§ Required work
**A.** Please rewrite the part of the Steve Jobs passage starting at "Maybe Steve Jobs'" and ending at "under one roof.", swapping "titans" for "giants".
**B.** Summarize the Steve Jobs passage in two sentences.

— start Excerpt —

Maybe Steve Jobs' greatest accomplishment was getting titans like Jony Ive and Steve Forstall, who could each run their own successful design and/or tech companies, to put aside ego and work together under one roof.
> So Steve Jobs’ real talent was hiring good people. 'Cause he didn't invent most of that stuff but he sold it. He had ideas, and some of his ideas were the inventions and some of them got battered around and thrown away, you know, but he knew how to hire great people. And the people he hired, the reason they were great was they were great together. It was a very egoless environment in all honesty. People had their ideas, they would push 'em but they could be talked out of 'em. They could learn, we were all there, we were small enough. As you said, I was doing kernel work, language work, you know, whatever work needed to be done, we were all in it together. So it was a very positive environment. It was the closest work environment to my high school that I ever had. Tolerant, directed, but you know, and focused.
“My model for business is The Beatles. They were four guys who kept each other kind of negative tendencies in check. They balanced each other and the total was greater than the sum of the parts. That's how I see business: great things in business are never done by one person, they're done by a team of people.”
The Beatles exploded into rancour, hate, and bitterness, so they're maybe not the ideal role model.

— end Excerpt —
— start Listing —

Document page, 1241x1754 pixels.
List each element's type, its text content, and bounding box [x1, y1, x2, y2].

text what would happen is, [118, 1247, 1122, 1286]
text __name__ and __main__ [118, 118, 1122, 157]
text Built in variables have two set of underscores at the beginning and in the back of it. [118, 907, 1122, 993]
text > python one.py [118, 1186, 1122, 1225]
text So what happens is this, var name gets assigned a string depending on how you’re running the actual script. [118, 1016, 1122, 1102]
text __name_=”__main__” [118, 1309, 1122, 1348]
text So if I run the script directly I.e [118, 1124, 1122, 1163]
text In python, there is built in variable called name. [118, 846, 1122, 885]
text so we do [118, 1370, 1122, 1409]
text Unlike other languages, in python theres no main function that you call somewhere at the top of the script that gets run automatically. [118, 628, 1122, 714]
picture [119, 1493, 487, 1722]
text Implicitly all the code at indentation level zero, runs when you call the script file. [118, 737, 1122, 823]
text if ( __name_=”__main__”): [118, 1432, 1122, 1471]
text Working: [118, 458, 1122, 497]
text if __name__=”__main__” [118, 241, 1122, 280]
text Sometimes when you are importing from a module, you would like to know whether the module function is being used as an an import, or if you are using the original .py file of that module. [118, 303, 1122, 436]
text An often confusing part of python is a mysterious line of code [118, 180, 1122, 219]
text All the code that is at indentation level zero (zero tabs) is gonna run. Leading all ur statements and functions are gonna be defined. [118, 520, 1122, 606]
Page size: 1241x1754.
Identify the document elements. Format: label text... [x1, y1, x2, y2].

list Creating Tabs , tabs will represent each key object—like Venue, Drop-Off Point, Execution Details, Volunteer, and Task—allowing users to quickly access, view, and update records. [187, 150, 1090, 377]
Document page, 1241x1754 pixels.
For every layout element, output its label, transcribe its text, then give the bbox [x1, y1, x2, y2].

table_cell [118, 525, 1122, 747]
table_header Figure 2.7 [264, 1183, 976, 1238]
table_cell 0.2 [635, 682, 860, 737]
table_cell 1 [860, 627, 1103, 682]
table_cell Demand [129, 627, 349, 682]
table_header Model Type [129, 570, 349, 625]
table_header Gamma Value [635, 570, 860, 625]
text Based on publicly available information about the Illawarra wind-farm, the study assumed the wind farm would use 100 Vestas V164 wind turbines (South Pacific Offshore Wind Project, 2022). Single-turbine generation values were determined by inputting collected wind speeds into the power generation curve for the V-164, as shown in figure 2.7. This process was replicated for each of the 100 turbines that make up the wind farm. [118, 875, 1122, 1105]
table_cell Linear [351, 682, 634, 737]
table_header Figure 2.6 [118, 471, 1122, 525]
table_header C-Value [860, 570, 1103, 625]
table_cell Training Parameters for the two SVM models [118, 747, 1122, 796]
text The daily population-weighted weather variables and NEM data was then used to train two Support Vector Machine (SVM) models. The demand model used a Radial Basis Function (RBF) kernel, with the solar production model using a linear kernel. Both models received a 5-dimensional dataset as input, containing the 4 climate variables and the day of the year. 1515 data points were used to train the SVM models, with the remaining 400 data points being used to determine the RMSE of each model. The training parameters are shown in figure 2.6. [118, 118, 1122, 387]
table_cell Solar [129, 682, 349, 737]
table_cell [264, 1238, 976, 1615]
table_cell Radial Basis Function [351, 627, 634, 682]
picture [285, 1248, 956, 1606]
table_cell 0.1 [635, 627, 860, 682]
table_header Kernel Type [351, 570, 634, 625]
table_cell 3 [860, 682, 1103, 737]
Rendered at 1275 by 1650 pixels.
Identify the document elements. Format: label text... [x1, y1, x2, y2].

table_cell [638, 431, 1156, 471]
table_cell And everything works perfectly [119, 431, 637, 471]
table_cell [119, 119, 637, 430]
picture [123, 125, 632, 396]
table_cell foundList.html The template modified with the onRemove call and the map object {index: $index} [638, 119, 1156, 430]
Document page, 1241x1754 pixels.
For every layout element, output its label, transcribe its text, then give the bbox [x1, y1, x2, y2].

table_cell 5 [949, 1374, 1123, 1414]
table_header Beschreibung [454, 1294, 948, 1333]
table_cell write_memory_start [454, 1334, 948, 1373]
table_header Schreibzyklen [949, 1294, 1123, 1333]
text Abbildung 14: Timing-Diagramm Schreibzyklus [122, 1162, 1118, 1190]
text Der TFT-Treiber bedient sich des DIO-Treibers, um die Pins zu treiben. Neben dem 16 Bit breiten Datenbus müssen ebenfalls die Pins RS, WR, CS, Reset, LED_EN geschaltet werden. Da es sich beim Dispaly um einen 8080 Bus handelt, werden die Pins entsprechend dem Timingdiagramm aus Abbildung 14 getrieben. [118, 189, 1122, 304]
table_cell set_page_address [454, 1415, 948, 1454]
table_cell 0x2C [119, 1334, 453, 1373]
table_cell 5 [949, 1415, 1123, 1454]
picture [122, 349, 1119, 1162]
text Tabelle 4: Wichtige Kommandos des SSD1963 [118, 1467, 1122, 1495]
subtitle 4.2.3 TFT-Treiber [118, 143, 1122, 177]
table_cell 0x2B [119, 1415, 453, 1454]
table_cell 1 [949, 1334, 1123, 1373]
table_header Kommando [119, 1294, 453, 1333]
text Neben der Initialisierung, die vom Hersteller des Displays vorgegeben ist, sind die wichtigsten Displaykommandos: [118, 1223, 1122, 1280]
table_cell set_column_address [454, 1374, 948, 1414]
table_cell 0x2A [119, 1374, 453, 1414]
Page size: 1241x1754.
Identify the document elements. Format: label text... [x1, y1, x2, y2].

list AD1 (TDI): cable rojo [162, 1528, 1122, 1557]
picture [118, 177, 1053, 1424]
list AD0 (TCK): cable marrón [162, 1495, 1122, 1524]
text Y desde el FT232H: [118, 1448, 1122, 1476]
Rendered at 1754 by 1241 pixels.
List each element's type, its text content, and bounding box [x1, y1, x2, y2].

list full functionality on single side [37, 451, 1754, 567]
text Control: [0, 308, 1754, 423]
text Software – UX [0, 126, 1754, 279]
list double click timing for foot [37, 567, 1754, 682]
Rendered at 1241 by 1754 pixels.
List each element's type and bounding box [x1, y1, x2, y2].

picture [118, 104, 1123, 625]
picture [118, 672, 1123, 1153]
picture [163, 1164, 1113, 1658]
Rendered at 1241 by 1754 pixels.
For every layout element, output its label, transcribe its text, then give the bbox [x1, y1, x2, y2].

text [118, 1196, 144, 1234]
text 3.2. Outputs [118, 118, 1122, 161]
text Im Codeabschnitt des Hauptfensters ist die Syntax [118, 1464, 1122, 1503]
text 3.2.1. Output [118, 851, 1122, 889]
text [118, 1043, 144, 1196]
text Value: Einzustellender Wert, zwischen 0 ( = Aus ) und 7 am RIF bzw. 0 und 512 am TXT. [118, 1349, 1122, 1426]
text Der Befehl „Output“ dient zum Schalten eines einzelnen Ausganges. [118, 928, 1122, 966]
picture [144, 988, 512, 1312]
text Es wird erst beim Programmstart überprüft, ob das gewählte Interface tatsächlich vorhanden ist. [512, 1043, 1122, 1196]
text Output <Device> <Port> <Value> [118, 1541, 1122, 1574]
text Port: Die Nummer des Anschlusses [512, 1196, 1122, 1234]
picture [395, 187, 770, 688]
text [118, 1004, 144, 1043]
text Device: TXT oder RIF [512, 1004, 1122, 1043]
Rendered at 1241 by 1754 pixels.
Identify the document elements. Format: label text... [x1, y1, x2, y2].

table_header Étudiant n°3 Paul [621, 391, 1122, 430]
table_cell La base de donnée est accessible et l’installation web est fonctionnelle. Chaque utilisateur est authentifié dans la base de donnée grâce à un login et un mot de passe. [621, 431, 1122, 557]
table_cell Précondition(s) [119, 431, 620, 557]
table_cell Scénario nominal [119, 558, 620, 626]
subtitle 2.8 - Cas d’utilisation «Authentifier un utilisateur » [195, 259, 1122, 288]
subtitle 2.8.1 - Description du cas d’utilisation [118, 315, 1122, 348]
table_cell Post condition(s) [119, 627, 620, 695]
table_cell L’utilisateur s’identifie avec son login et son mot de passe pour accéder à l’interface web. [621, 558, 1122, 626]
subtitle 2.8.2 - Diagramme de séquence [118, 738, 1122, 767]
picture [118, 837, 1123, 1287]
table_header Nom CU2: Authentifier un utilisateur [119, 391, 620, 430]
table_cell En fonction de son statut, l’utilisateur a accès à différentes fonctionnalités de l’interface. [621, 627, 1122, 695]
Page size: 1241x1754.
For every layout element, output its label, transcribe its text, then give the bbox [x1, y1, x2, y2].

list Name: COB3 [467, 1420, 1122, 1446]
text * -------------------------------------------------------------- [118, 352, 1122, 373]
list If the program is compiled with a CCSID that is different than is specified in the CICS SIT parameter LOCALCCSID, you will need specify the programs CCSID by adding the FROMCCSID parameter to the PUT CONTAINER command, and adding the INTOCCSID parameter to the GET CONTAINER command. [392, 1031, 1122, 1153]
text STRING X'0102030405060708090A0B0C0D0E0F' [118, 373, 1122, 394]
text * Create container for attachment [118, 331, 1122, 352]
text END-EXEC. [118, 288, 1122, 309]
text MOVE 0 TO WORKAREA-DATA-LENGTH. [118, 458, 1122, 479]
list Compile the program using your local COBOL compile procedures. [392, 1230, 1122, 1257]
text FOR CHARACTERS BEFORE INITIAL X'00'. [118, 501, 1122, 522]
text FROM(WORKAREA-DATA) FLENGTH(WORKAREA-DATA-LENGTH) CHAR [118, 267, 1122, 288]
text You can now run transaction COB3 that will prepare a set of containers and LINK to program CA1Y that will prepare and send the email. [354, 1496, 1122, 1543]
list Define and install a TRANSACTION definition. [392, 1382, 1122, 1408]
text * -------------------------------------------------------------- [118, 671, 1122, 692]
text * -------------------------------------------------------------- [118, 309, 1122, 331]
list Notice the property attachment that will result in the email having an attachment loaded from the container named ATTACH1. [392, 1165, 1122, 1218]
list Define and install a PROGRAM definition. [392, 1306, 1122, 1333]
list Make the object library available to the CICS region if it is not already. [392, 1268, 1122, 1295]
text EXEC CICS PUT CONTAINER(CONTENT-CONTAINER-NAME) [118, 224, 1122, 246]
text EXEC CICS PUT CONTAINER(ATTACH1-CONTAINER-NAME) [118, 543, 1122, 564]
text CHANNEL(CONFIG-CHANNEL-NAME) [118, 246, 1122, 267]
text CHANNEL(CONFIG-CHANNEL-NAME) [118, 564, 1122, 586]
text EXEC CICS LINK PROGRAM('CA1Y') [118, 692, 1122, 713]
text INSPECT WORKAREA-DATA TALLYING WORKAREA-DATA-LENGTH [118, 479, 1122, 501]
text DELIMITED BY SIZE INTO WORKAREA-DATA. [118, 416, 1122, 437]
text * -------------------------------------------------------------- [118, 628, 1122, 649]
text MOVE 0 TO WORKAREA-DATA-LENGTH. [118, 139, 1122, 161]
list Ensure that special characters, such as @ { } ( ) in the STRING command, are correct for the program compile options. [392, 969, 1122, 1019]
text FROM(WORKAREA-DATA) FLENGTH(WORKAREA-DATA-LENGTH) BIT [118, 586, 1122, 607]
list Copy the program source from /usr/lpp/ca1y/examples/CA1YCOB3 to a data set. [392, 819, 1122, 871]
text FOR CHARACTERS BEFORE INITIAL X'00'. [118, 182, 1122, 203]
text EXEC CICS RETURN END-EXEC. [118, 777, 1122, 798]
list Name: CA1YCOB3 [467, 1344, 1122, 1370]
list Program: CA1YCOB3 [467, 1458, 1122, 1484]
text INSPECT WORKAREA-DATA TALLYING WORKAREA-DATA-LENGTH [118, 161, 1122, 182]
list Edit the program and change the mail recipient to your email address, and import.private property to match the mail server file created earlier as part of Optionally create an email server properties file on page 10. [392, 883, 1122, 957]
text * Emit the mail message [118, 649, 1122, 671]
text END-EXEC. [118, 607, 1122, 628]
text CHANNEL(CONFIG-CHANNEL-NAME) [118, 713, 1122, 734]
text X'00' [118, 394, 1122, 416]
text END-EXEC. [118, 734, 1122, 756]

— end Listing —

§ Task results
**A.**
Maybe Steve Jobs' greatest accomplishment was getting giants like Jony Ive and Steve Forstall, who could each run their own successful design and/or tech companies, to put aside ego and work together under one roof.

**B.** The passage suggests that Steve Jobs' greatest accomplishment may have been getting people like Jony Ive and Steve Forstall to put aside ego and work together, and someone who worked there says his real talent was hiring great people who were great together in an egoless, tolerant, focused environment. A quote then names The Beatles as a model for business because they balanced each other and were greater than the sum of their parts, though the passage notes the band exploded into rancor, hate, and bitterness and so may not be the ideal role model.